Anyway, my questions were parts of general "how to interpret eeprom dump from different remotes?" question. I believe I got the picture, thanks. Pls, let me know if anything else comes to mind.
Posted: Wed Jan 28, 2004 4:24 pm
by ot04298
johnsfine wrote:I forget the exact details of the extender support for very long KeyMoves. I think that the extender does increase the maximum possible KeyMove size slightly,
I this related to the size of the macro buffer? When testing a DSM for 1994 ext 5, I found that although the extender allows 15 byte macros, IR wouldn't allow the DSM keymove to be more than 13 bytes. Or is this just just the way it is in IR, vs some keymove limitation?

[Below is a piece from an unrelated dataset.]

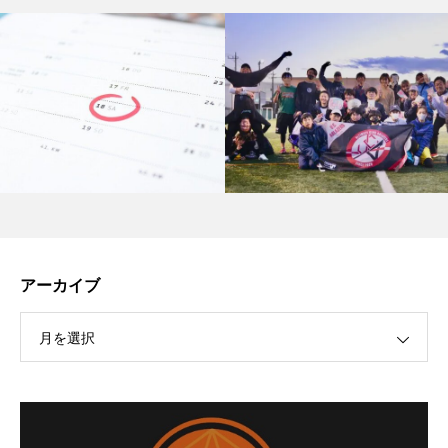
アーカイブ
月を選択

Posted: Wed Jan 28, 2004 5:06 pm
by johnsfine
ot04298 wrote:
I this related to the size of the macro buffer? When testing a DSM for 1994 ext 5, I found that although the extender allows 15 byte macros, IR wouldn't allow the DSM keymove to be more than 13 bytes. Or is this just just the way it is in IR, vs some keymove limitation?
The maximum size hex command in a KeyMove AFTER that has been increased by the extender is still smaller than the maximum length macro. 13 sounds right.
I believe that without the extender the limit is a little less than that, but IR.EXE knows the encoding method (which works up to length 13) and doesn't know the size limit, so it would be perfectly happy to create a 13 byte hex command in a remote where that wouldn't work. (In the older S3C80 remotes the limit is MUCH lower, and IR still doesn't know).